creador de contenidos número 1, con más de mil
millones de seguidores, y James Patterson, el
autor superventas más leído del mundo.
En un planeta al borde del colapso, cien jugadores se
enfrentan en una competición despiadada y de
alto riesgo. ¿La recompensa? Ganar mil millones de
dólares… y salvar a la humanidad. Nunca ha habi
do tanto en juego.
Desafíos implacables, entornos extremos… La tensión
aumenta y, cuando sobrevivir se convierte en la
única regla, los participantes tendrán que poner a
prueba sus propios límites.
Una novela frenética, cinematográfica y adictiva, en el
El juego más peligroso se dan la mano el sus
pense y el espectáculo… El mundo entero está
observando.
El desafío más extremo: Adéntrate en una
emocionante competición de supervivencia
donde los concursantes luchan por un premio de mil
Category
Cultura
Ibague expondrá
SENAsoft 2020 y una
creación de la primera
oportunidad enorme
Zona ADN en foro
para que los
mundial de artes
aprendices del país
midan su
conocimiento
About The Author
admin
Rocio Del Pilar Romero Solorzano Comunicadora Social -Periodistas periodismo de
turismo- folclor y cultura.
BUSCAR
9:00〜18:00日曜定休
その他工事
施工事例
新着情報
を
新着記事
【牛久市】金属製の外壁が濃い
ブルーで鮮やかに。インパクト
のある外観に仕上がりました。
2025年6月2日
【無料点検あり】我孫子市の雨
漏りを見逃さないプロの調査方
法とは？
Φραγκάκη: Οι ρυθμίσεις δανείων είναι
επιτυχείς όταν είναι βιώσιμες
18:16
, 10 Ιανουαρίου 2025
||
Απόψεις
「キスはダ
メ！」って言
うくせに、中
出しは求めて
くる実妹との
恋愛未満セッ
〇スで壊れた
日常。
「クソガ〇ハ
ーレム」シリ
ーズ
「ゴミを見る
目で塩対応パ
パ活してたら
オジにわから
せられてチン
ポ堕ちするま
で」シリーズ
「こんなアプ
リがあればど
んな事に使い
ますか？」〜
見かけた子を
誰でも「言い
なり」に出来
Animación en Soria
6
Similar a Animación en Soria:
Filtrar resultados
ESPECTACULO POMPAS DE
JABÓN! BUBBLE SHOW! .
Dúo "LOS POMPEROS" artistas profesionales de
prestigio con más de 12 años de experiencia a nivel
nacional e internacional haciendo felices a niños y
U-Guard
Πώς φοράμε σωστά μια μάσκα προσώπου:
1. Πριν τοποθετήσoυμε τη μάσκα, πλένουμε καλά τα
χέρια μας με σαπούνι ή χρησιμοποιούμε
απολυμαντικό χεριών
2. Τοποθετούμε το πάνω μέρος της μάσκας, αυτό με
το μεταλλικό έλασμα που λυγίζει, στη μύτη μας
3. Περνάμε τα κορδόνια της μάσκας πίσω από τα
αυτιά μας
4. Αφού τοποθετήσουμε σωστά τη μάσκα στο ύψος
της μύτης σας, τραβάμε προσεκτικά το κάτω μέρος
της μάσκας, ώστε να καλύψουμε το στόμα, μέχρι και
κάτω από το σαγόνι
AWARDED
------------------------------------------------
§ **Problem to work on**
Return a copy of each line in the records above that has "millones" in it.

§ **Result for this exercise**
millones de seguidores, y James Patterson, el
alto riesgo. ¿La recompensa? Ganar mil millones de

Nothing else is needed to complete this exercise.